Question

which statement is true concerning the vertex and the axis of symmetry of g(x)=5x²−10x?
○ the function written in vertex form is g(x)=5(x−1)²−5. the vertex is at (1, −5) and the axis of symmetry is x=1.
○ the vertex is at (1, −5) and the axis of symmetry is y = 1.
○ the vertex is at (0, 0) and the axis of symmetry is x = 1.
○ the vertex is at (0, 0) and the axis of symmetry is y = 1.

Explanation:

Step1: Recall Vertex Form of Quadratic

The vertex form of a quadratic function is \( g(x)=a(x - h)^2 + k \), where \((h,k)\) is the vertex and \(x = h\) is the axis of symmetry. We can convert \( g(x)=5x^2 - 10x \) to vertex form by completing the square.

Step2: Factor out the coefficient of \(x^2\)

Factor out 5 from the first two terms: \( g(x)=5(x^2 - 2x) \)

Step3: Complete the square inside the parentheses

To complete the square for \(x^2 - 2x\), we take half of -2 (which is -1), square it (which is 1), and add and subtract it inside the parentheses. But since we have a factor of 5 outside, we need to be careful.
\( g(x)=5[(x^2 - 2x + 1)-1] \)
This simplifies to \( g(x)=5(x - 1)^2-5 \) (because \(5\times(- 1)=-5\))

Step4: Identify vertex and axis of symmetry

From the vertex form \( g(x)=5(x - 1)^2-5 \), we can see that \(h = 1\) and \(k=-5\). So the vertex is \((1,-5)\) and the axis of symmetry is \(x = 1\) (since for a quadratic in the form \(a(x - h)^2 + k\), the axis of symmetry is \(x=h\)).

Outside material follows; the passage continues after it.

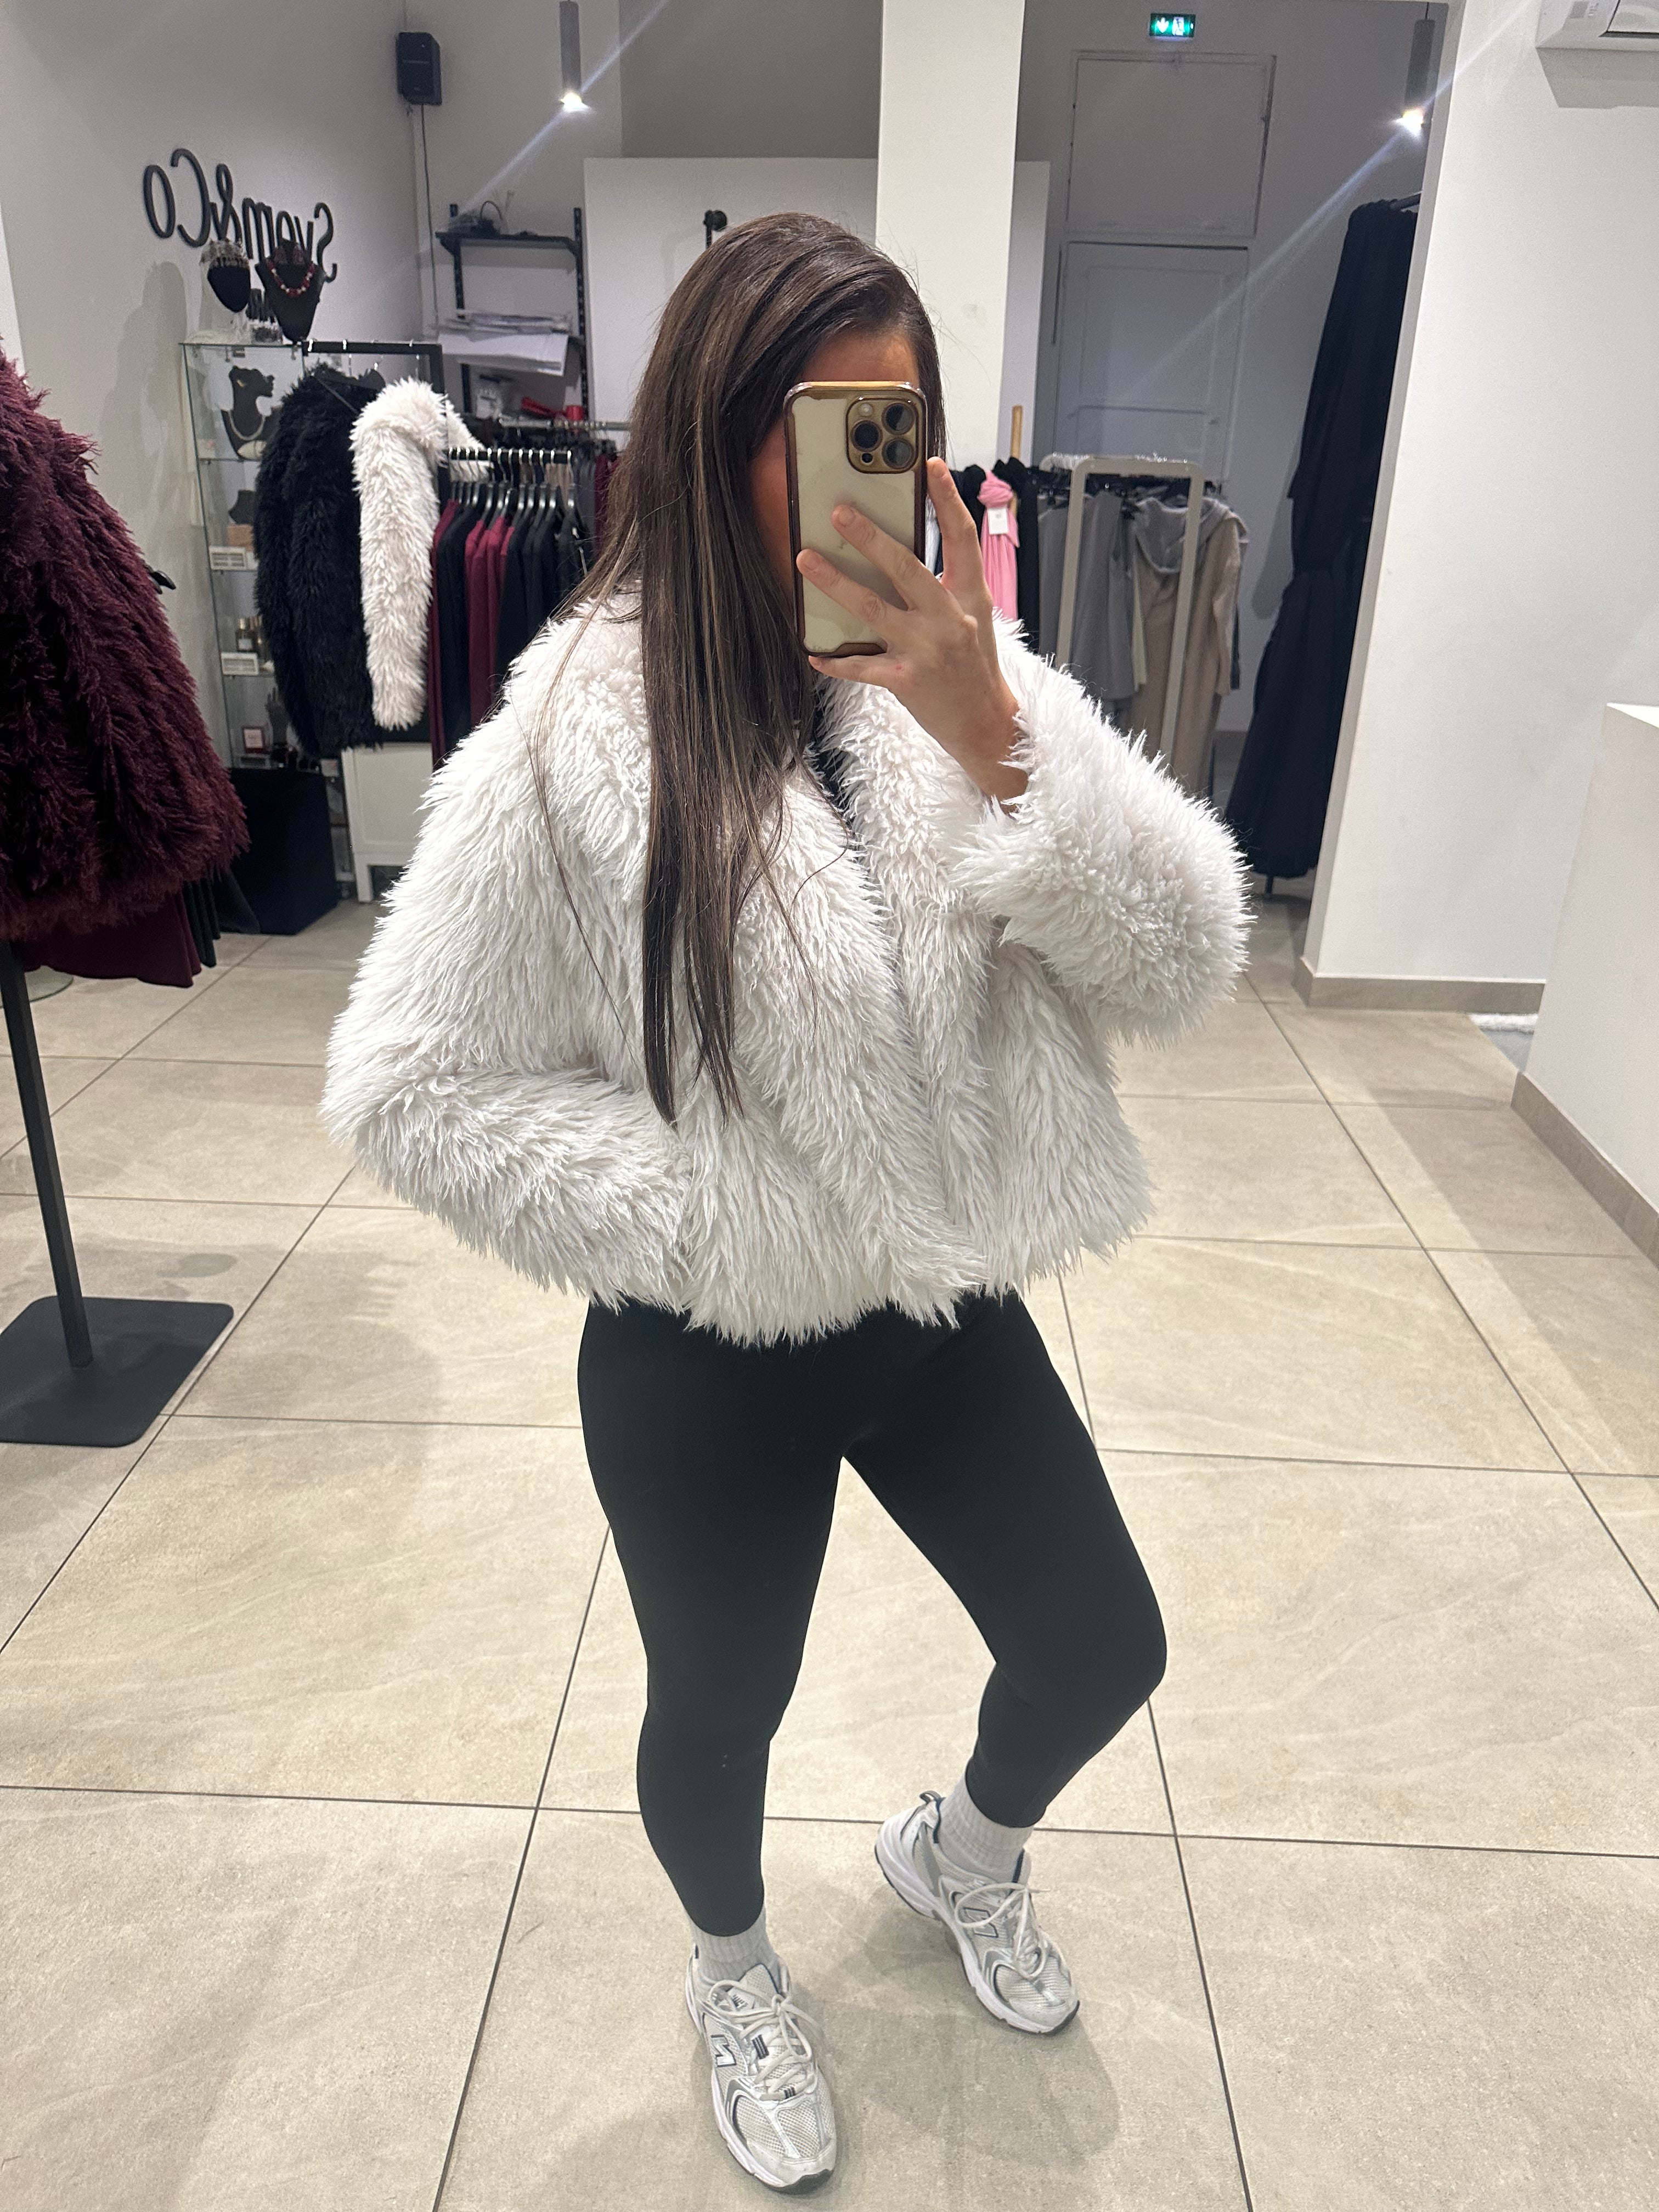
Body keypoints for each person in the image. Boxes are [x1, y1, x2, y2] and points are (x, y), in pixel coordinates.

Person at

Now let's check the other options:

• The second option says the axis of symmetry is \(y = 1\), which is incorrect because the axis of symmetry for a vertical parabola (since the coefficient of \(x^2\) is non - zero) is a vertical line (of the form \(x=\text{constant}\)).
• The third and fourth options say the vertex is \((0,0)\), but from our conversion to vertex form, we know the vertex is \((1,-5)\), so these are incorrect.

Answer:

The function written in vertex form is \(g(x)=5(x - 1)^2-5\). The vertex is at \((1,-5)\) and the axis of symmetry is \(x = 1\).